I tried using a password manager 'bitwarden' that can be used for free and supports automatic synchronization between devices - GIGAZINE

Bitwarden offers a self-hosting method for those who want to use their own server, and one of the self-hosting methods is a Docker image . At the time of article creation, 100,000 downloads were recorded, and it can be seen that quite a lot of users are using it.

Matsumoto found that the code inside Bitwarden's Docker image contains the following code. The location path is '/attachments' and has no trailing slash, while the alias has a trailing slash. In this state, all files under /etc/bitwarden/ will be accessible.

However, if you don't have any important data stored under /etc/bitwarden/, it's not a serious problem. So, Mr. Matsumoto tried to find out what kind of data was saved. Then I found the following code in the Dockerfile.
[code]ENV BW_DB_FILE='/etc/bitwarden/vault.db'[/code]

If the user uses SQLite as the database, Bitwarden stores the database in '/etc/bitwarden/vault.db'. Therefore, by accessing 'http://<instance>/attachments../vault.db', you can download the entire user's database. Also, many log files and certificate files were also downloaded.

Bitwarden paid a bounty of $ 6000 (about 850,000 yen), the highest amount among the company, for this bug report.

Also, when Mr. Matsumoto was examining the code on GitHub, he discovered that a similar vulnerability was included in a repository called ' Google HPC-Toolkit '. This repository provides tools to facilitate deployments to high performance computing on Google Cloud.

The problem is the part below. Again, location has no trailing slash and alias has a trailing slash.
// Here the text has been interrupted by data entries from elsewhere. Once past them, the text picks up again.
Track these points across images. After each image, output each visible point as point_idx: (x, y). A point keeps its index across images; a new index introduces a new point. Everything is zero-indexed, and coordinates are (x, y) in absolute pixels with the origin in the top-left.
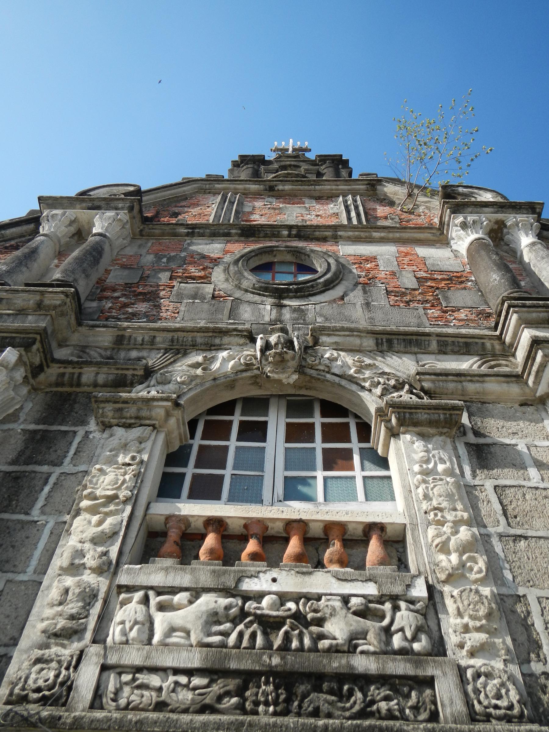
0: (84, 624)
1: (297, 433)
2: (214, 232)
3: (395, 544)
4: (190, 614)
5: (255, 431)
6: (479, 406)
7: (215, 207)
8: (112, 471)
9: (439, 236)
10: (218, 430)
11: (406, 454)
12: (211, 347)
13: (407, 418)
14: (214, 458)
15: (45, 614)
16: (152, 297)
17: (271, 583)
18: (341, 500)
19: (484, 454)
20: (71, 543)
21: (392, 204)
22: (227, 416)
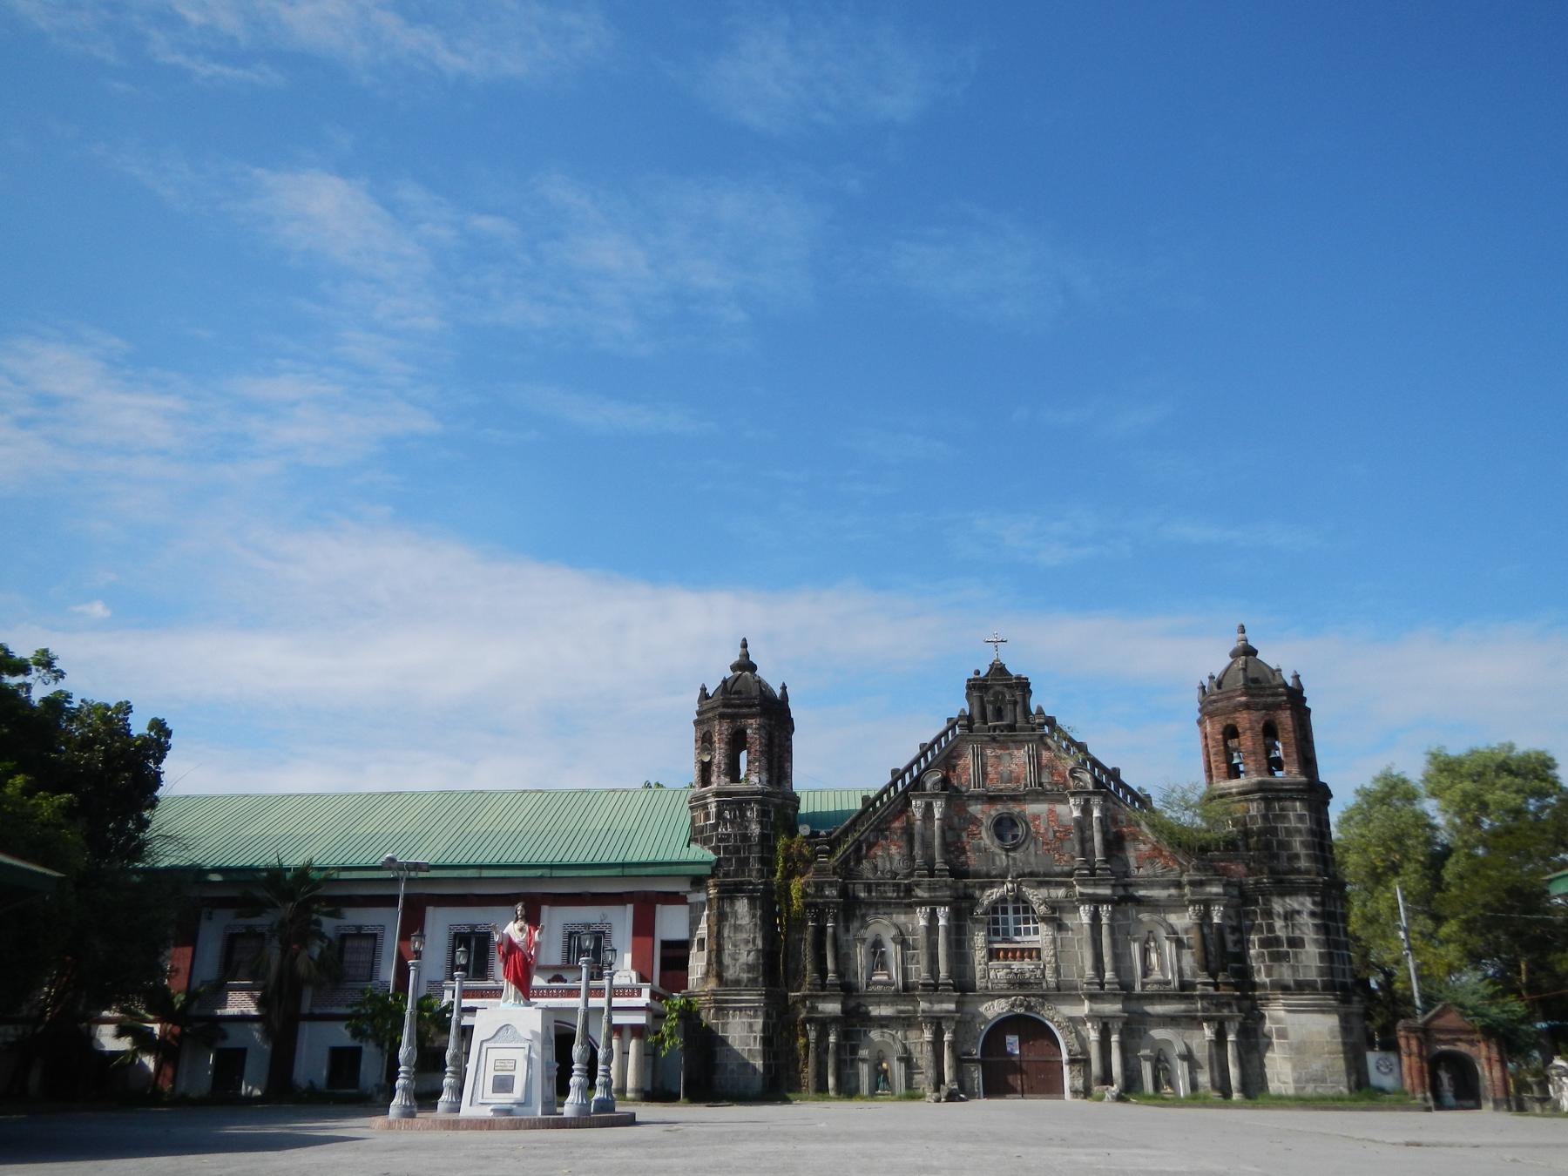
0: (986, 975)
1: (1016, 911)
2: (977, 798)
3: (1038, 950)
4: (1002, 973)
5: (1005, 911)
6: (1062, 910)
7: (970, 757)
8: (979, 939)
9: (1065, 801)
10: (995, 910)
11: (1042, 926)
12: (992, 887)
13: (1044, 919)
14: (996, 921)
15: (978, 975)
16: (964, 851)
17: (1016, 965)
18: (1026, 941)
19: (1060, 927)
20: (977, 959)
21: (1049, 749)
22: (998, 907)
Through this vulnerability, it is possible to steal the entire SQLite database and Django's private key, and there is a risk of accessing the Google Cloud authentication information stored in the SQLite database. Google paid a bounty of $ 500 (about 70,000 yen) for this bug report.

Nginx configuration requires a thorough understanding and careful implementation, as the presence or absence of slashes can pose serious dangers. In addition, Mr. Matsumoto has released a tool that allows black box testing of this vulnerability from the outside , so if you are interested, please check it out.